*EXERCISE:* In the entries below, reproduce every line from the line with "22 octombrie 2025" to the line with "Le carte della scuola", including both of those lines. Omit the pictures.

*Saved data entries:*

= = = = = = =

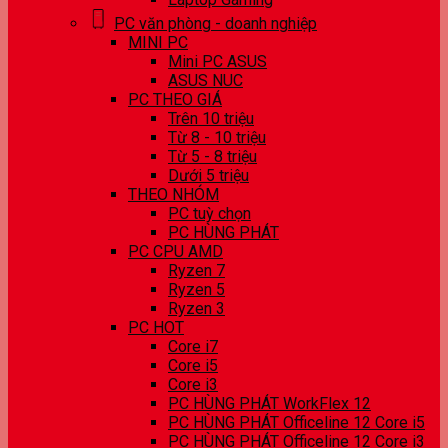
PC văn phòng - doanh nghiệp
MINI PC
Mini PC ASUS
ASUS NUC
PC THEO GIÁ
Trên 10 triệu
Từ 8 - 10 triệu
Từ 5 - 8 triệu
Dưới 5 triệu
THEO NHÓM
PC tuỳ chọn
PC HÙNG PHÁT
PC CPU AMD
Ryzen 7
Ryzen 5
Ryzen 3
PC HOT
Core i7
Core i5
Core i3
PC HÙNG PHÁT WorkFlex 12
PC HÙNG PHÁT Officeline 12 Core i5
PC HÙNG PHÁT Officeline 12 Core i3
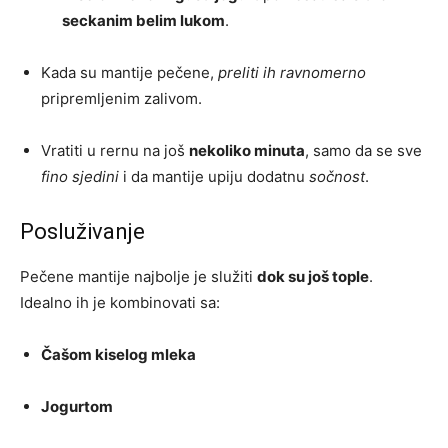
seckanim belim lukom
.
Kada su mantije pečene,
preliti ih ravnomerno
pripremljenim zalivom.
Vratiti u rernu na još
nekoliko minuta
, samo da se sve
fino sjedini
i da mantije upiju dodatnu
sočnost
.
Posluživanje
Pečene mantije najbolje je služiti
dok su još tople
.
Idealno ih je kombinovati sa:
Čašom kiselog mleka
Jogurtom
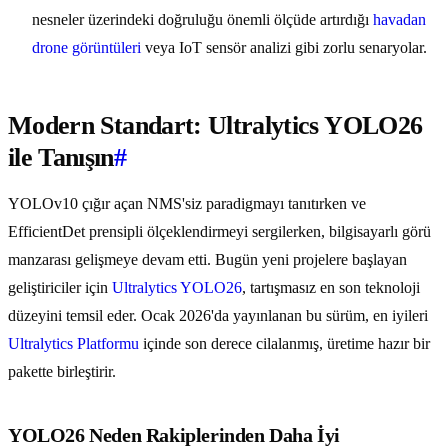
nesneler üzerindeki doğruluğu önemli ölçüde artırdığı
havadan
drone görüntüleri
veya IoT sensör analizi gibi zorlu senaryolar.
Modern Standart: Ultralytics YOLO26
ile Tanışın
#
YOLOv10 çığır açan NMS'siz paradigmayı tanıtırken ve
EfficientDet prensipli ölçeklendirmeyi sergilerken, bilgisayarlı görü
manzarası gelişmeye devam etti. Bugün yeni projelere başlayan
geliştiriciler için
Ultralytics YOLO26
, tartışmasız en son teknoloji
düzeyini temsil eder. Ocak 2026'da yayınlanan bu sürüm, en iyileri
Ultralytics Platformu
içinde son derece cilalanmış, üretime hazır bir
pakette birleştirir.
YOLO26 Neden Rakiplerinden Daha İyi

= = = = = = =

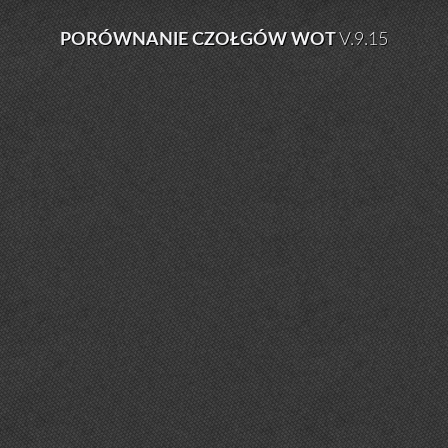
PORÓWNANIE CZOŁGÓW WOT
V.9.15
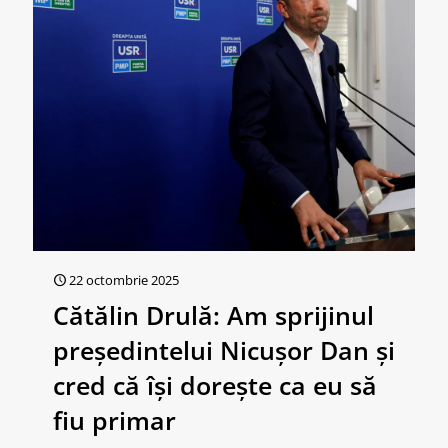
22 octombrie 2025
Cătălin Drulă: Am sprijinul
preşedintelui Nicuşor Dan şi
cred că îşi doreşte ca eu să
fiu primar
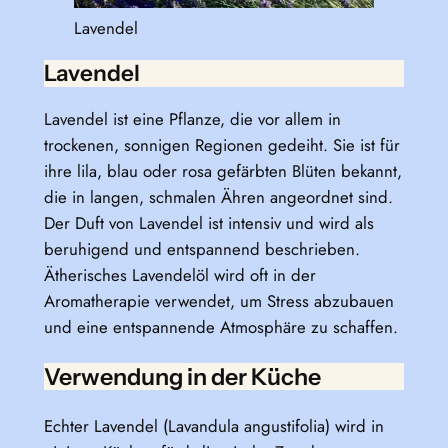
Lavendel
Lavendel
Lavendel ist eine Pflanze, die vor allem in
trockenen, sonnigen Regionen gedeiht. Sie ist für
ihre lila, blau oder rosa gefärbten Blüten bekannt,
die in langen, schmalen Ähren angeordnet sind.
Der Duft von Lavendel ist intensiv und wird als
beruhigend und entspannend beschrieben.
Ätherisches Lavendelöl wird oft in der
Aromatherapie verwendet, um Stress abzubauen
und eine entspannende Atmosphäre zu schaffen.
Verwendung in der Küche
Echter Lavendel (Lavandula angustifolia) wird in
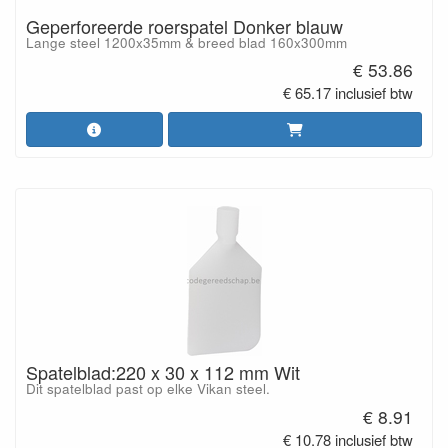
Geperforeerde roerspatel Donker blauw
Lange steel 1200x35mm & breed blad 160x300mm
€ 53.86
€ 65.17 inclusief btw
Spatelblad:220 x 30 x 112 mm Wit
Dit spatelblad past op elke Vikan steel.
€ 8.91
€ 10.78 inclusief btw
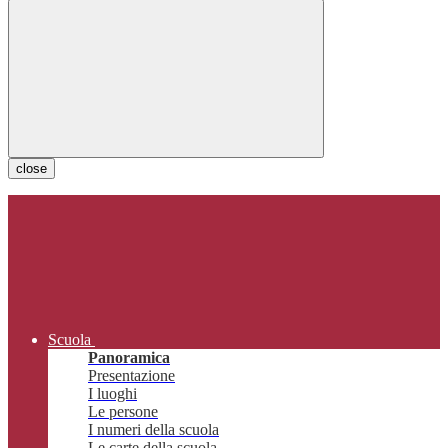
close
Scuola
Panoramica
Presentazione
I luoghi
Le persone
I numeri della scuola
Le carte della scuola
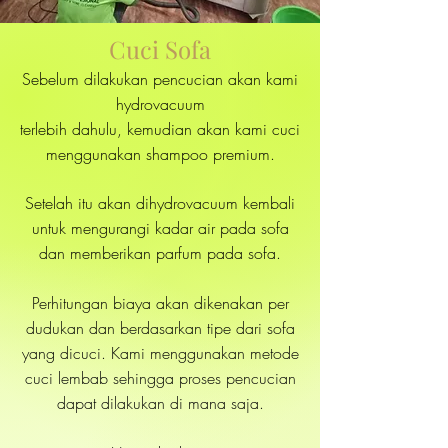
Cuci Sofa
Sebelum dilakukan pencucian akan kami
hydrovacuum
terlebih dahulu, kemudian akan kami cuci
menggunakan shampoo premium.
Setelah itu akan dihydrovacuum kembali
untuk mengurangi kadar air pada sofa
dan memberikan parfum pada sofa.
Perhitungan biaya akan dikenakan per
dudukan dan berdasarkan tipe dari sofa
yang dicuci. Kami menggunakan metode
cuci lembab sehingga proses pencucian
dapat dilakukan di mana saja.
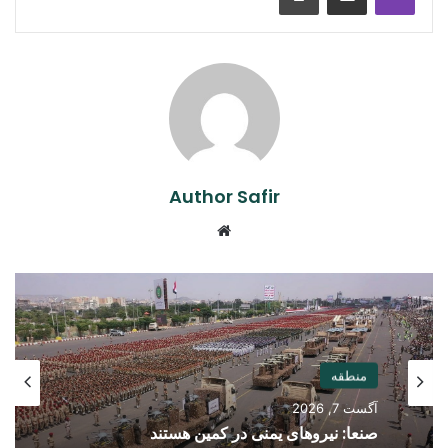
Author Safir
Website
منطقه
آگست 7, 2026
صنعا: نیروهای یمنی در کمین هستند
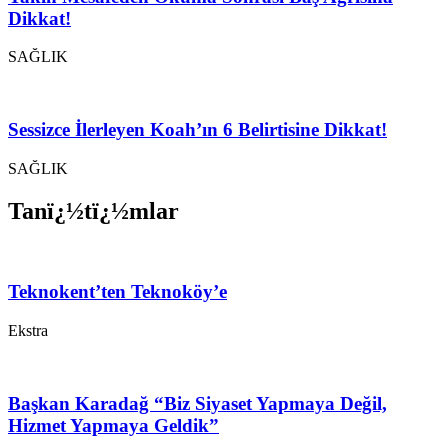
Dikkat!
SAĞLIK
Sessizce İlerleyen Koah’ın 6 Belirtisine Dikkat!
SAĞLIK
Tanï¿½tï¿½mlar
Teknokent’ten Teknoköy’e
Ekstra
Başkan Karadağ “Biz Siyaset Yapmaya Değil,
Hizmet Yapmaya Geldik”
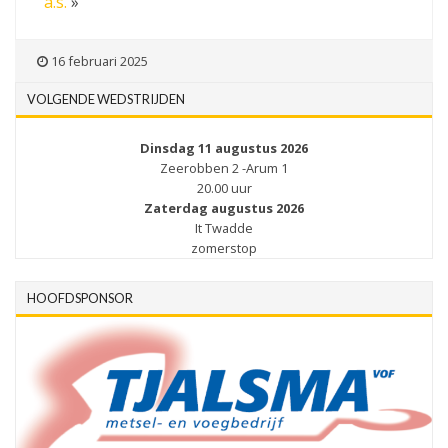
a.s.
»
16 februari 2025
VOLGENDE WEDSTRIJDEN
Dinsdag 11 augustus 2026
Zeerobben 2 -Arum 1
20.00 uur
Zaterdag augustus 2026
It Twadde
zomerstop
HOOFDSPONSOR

= = = = = = =

*RESULT OF THE TASK:*
22 octombrie 2025
Cătălin Drulă: Am sprijinul
preşedintelui Nicuşor Dan şi
cred că îşi doreşte ca eu să
fiu primar
Lavendel
Lavendel
Lavendel ist eine Pflanze, die vor allem in
trockenen, sonnigen Regionen gedeiht. Sie ist für
ihre lila, blau oder rosa gefärbten Blüten bekannt,
die in langen, schmalen Ähren angeordnet sind.
Der Duft von Lavendel ist intensiv und wird als
beruhigend und entspannend beschrieben.
Ätherisches Lavendelöl wird oft in der
Aromatherapie verwendet, um Stress abzubauen
und eine entspannende Atmosphäre zu schaffen.
Verwendung in der Küche
Echter Lavendel (Lavandula angustifolia) wird in
Geperforeerde roerspatel Donker blauw
Lange steel 1200x35mm & breed blad 160x300mm
€ 53.86
€ 65.17 inclusief btw
Spatelblad:220 x 30 x 112 mm Wit
Dit spatelblad past op elke Vikan steel.
€ 8.91
€ 10.78 inclusief btw
close
Scuola
Panoramica
Presentazione
I luoghi
Le persone
I numeri della scuola
Le carte della scuola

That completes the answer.